With an anti-spam law only two months old, Australia is now claiming to be responsible for only a seventh of the amount of unsolicited email emanating from New Zealand.
Australian government speaker Andrew Maurer told a workshop on anti-spam measures in Wellington that 14% of spam received in the Japan/Pacific (JAPAC) region came from New Zealand and only 2% from Australia.
The figures evoked scepticism from the workshop audience. Maurer had no time-line data that would indicate any correlation with the introduction of the Australian law, which began active enforcement on April 10.
One delegate challenged him directly on whether “the levels of dross have dropped”. Maurer, from the Commerce Department’s Information Economy division, formerly the National Office of the Information Economy, acknowledged that there is no clear evidence of a drop yet. But “the legislation has done some good”, he says, because without it there would probably have been more growth in spam.
Whatever the comparative statistics, workshop participants were unanimous that spam needs attention and largely agreed that the Australian Act offers a useful model.
The prospect of a New Zealand without a law becoming a spam haven clearly looms large in speaker’s minds.

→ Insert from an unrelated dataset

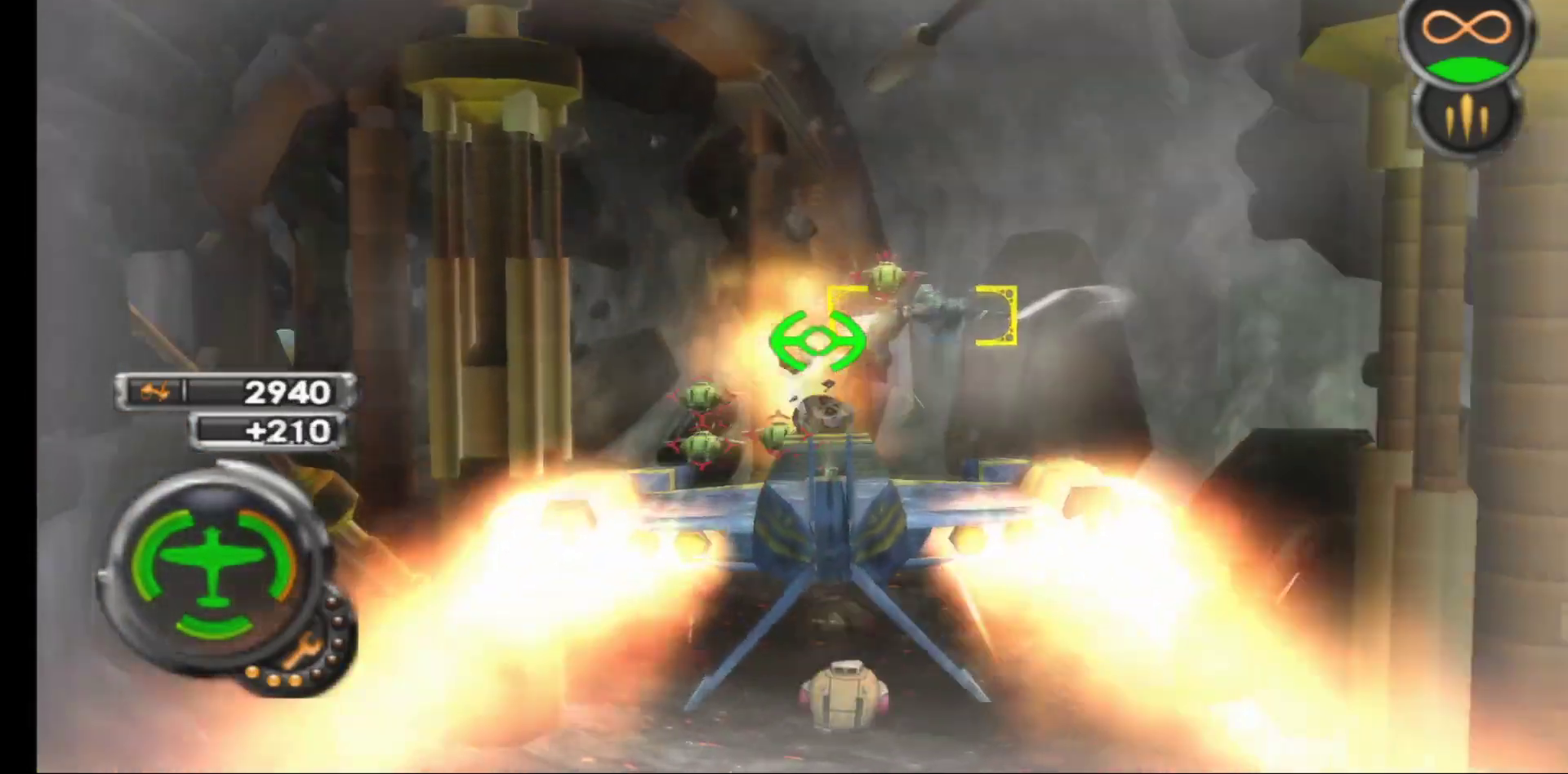
{"buttons": ["A"], "left_stick": "center", "right_stick": "center", "events": [[17, "left_stick", "up-left"], [250, "A", "up"], [383, "R1", "up"], [383, "left_stick", "center"], [483, "A", "down"]]}
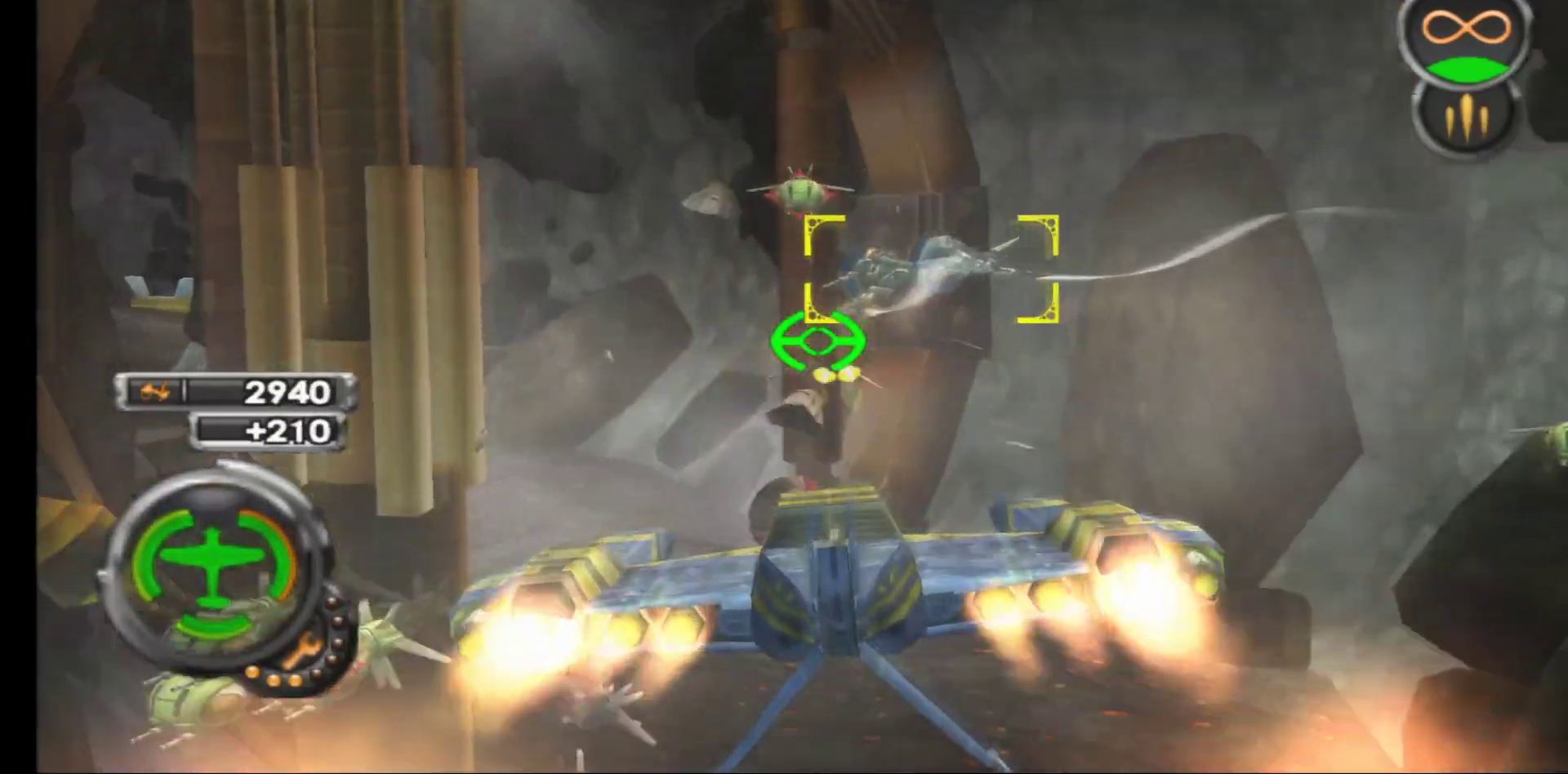
{"buttons": ["A", "R1"], "left_stick": "down-left", "right_stick": "center", "events": [[117, "left_stick", "left"], [200, "left_stick", "down-left"], [317, "R1", "down"]]}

Associate IT Minister David Cunliffe seems to reaffirm his government’s commitment to anti-spam law in ever stronger terms as the months go by. While the attack on spam must be “multi-pronged”, involving industry self regulation, education and international agreements, “there will be standalone [New Zealand] legislation and that legislation will have teeth”, he told the workshop.
Exactly how many teeth and where they would be placed was a question that occupied the afternoon of the day-long conference. The morning included what was generally acknowledged as valuable input from Australia. Maurer explained the rationale behind the law, and particularly the contentious provisions excluding charities, political parties and religious organisations from having relevant mass-mailings considered spam. To extend the ambit of the law beyond “commercial” messages would risk trespassing on freedom of speech, he said.
It was not appropriate even to require religious and political messages to incorporate an unsubscribe facility, since this requirement could only be applied to messages which met the core definition of spam, Maurer told Computerworld.
The lack of such a condition met a puzzled reaction from the New Zealand audience, and there is likely to be pressure to require such a facility in any local legislation.
Debate also surrounded the contention that unsolicited messages could be sent to a recipient whose address had been “conspicuously published”, as long as they are relevant to that person’s calling.
To a suggestion that the provision would discourage people from publicising their email addresses, Maurer noted that there is always the option of appending a note stipulating “no commercial messages”.
There is general agreement with the Australian law’s decision not to factor “bulk” into the definition. Trying to do so would involve specifying a limit and spammers would take care to stay barely within it. The material issue, New Zealand observers agree, is consent, not repetition.
Anthony Wing, manager of the anti-spam team at the Australian Communications Authority charged with policing the law, met general agreement with his point that compromised PCs are a big factor in spam propagation. Computer owners need to make regular checks for trojans and the like, he says, and firewalls need to screen outward as well as inward traffic.